▸ Record list:
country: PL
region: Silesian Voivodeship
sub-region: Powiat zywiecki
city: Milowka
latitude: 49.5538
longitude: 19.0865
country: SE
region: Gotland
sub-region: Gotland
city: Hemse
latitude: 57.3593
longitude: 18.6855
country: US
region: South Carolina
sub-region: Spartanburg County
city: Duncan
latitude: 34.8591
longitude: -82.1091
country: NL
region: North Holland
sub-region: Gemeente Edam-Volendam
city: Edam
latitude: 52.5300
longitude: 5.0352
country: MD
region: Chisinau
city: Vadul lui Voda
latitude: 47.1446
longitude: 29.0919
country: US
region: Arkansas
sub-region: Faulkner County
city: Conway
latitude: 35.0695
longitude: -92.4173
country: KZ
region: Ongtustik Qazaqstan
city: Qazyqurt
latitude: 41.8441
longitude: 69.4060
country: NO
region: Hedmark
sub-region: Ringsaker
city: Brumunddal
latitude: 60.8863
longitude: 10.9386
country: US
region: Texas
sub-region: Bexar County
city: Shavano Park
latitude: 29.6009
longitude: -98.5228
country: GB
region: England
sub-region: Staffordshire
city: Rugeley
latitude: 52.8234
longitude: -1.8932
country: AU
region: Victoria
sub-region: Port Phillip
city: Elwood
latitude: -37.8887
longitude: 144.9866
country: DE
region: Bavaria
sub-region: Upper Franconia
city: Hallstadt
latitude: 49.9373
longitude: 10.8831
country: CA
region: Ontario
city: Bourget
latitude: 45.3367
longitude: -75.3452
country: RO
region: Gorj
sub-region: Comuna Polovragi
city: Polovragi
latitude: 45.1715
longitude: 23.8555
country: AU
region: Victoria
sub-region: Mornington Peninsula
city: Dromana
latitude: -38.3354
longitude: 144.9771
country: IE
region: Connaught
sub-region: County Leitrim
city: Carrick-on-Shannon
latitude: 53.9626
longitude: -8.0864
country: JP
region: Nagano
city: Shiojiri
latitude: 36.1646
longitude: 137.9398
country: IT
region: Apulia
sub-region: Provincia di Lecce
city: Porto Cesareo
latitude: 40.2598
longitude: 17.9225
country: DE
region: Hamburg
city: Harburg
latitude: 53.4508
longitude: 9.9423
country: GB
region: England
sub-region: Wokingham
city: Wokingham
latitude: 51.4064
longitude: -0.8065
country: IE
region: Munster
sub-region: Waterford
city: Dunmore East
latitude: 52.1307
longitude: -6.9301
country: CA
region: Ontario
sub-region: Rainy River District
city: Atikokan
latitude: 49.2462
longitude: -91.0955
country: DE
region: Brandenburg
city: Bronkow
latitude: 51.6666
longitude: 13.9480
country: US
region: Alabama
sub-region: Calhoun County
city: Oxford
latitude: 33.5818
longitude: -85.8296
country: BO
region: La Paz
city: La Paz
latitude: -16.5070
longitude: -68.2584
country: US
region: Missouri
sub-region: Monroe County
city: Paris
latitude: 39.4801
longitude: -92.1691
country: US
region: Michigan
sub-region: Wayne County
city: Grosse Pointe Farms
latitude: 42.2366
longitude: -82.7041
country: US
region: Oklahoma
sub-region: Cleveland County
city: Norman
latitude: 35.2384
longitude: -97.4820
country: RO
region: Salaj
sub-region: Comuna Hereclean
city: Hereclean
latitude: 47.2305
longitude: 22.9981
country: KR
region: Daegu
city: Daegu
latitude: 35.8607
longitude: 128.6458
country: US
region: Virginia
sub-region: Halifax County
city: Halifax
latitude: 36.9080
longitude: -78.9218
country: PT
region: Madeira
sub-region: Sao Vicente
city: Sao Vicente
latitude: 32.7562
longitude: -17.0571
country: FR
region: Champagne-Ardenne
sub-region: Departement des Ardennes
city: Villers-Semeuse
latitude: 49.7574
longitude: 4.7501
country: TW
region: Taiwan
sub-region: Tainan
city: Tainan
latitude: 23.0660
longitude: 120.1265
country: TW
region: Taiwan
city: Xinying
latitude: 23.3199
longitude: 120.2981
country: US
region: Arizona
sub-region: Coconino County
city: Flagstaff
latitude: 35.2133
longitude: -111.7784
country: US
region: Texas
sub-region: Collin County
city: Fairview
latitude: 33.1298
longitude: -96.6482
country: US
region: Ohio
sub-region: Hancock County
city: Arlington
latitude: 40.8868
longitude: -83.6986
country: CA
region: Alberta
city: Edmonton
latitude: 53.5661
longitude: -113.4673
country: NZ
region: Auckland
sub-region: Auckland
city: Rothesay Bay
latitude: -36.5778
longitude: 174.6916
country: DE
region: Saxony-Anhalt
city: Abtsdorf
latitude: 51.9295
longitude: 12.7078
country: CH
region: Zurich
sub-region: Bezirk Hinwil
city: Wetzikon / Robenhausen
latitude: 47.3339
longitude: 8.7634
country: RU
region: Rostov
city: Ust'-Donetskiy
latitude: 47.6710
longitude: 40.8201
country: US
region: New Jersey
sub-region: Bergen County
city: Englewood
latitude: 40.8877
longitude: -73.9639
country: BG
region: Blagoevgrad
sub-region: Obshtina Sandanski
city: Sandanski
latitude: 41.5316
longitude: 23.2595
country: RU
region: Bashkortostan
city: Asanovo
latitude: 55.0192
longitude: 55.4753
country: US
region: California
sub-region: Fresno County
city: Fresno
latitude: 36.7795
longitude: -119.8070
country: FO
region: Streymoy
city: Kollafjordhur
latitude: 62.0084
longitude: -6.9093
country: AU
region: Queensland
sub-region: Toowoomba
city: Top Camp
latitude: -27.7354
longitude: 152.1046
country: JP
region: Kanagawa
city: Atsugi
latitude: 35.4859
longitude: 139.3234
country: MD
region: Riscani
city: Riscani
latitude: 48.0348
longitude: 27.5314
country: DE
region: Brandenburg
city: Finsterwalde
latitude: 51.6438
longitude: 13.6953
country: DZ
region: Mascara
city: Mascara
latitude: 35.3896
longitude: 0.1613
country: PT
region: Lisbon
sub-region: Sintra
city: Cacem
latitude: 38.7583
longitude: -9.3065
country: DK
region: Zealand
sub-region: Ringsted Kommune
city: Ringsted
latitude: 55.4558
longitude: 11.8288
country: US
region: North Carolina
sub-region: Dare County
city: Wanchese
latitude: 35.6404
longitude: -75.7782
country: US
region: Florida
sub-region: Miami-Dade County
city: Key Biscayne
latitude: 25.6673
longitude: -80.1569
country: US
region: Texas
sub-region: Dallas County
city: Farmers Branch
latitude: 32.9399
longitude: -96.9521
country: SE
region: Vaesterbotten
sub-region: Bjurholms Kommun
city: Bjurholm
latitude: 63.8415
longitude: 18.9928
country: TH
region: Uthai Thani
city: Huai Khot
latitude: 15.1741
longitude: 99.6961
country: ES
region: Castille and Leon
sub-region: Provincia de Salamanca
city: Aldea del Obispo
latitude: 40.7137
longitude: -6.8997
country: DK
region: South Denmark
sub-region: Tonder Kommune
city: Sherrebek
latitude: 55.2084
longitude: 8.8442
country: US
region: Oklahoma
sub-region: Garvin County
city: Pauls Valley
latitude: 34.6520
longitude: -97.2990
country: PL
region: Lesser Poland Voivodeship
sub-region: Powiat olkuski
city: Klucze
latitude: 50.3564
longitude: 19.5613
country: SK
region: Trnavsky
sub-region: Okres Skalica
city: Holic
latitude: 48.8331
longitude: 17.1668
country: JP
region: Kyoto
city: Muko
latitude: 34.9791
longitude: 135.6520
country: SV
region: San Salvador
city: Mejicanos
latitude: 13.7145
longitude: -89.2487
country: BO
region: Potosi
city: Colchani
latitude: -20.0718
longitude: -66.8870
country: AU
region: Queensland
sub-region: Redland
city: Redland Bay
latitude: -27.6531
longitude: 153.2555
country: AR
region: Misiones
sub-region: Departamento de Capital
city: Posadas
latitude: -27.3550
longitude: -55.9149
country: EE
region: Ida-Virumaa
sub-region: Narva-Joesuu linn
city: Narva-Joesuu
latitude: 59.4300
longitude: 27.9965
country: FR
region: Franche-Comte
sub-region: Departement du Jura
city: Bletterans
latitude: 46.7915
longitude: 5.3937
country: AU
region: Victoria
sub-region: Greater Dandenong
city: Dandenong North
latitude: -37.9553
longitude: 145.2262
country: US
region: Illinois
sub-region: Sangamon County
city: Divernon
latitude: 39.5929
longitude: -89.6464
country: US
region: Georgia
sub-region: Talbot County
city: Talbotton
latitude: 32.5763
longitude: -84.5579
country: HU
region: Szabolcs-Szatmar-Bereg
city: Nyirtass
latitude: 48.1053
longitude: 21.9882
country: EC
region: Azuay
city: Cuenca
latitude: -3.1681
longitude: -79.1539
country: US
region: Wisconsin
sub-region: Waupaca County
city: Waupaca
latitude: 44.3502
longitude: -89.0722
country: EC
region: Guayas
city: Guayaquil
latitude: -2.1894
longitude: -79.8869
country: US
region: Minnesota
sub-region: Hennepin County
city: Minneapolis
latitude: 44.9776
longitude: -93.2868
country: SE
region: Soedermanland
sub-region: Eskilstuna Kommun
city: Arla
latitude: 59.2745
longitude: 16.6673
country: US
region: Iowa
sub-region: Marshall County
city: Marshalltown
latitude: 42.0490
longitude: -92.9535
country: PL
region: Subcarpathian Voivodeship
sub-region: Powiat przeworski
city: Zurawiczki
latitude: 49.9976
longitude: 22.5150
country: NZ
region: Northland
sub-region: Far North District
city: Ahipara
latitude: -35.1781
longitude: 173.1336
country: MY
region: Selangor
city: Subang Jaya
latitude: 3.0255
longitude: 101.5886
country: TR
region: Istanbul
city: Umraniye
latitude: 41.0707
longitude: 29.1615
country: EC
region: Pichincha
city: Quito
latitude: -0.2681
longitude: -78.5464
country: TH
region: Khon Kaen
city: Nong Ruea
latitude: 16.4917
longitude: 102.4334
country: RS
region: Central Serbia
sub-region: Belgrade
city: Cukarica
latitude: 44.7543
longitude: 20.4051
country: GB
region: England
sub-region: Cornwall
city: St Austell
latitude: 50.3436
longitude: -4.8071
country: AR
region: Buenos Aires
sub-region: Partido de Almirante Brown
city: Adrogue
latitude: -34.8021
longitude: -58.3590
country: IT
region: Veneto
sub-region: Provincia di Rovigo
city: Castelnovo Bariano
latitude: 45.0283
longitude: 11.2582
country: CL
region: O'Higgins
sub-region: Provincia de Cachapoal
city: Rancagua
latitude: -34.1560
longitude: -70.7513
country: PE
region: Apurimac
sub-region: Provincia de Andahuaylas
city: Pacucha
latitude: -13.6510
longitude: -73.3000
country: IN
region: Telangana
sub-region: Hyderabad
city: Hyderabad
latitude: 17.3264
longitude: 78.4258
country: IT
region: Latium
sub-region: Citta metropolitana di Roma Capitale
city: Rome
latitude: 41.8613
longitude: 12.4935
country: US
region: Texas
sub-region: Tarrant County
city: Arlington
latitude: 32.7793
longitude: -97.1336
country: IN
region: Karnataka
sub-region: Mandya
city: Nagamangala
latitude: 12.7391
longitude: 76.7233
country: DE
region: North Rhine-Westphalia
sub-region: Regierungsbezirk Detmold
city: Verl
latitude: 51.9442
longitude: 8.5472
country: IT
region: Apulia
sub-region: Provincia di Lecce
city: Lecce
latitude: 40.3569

▸ Short exercise: Retype the lines of the entries above, from the line containing "sub-region: Eskilstuna Kommun" through the last line, with no changes.

▸ Exercise response:
sub-region: Eskilstuna Kommun
city: Arla
latitude: 59.2745
longitude: 16.6673
country: US
region: Iowa
sub-region: Marshall County
city: Marshalltown
latitude: 42.0490
longitude: -92.9535
country: PL
region: Subcarpathian Voivodeship
sub-region: Powiat przeworski
city: Zurawiczki
latitude: 49.9976
longitude: 22.5150
country: NZ
region: Northland
sub-region: Far North District
city: Ahipara
latitude: -35.1781
longitude: 173.1336
country: MY
region: Selangor
city: Subang Jaya
latitude: 3.0255
longitude: 101.5886
country: TR
region: Istanbul
city: Umraniye
latitude: 41.0707
longitude: 29.1615
country: EC
region: Pichincha
city: Quito
latitude: -0.2681
longitude: -78.5464
country: TH
region: Khon Kaen
city: Nong Ruea
latitude: 16.4917
longitude: 102.4334
country: RS
region: Central Serbia
sub-region: Belgrade
city: Cukarica
latitude: 44.7543
longitude: 20.4051
country: GB
region: England
sub-region: Cornwall
city: St Austell
latitude: 50.3436
longitude: -4.8071
country: AR
region: Buenos Aires
sub-region: Partido de Almirante Brown
city: Adrogue
latitude: -34.8021
longitude: -58.3590
country: IT
region: Veneto
sub-region: Provincia di Rovigo
city: Castelnovo Bariano
latitude: 45.0283
longitude: 11.2582
country: CL
region: O'Higgins
sub-region: Provincia de Cachapoal
city: Rancagua
latitude: -34.1560
longitude: -70.7513
country: PE
region: Apurimac
sub-region: Provincia de Andahuaylas
city: Pacucha
latitude: -13.6510
longitude: -73.3000
country: IN
region: Telangana
sub-region: Hyderabad
city: Hyderabad
latitude: 17.3264
longitude: 78.4258
country: IT
region: Latium
sub-region: Citta metropolitana di Roma Capitale
city: Rome
latitude: 41.8613
longitude: 12.4935
country: US
region: Texas
sub-region: Tarrant County
city: Arlington
latitude: 32.7793
longitude: -97.1336
country: IN
region: Karnataka
sub-region: Mandya
city: Nagamangala
latitude: 12.7391
longitude: 76.7233
country: DE
region: North Rhine-Westphalia
sub-region: Regierungsbezirk Detmold
city: Verl
latitude: 51.9442
longitude: 8.5472
country: IT
region: Apulia
sub-region: Provincia di Lecce
city: Lecce
latitude: 40.3569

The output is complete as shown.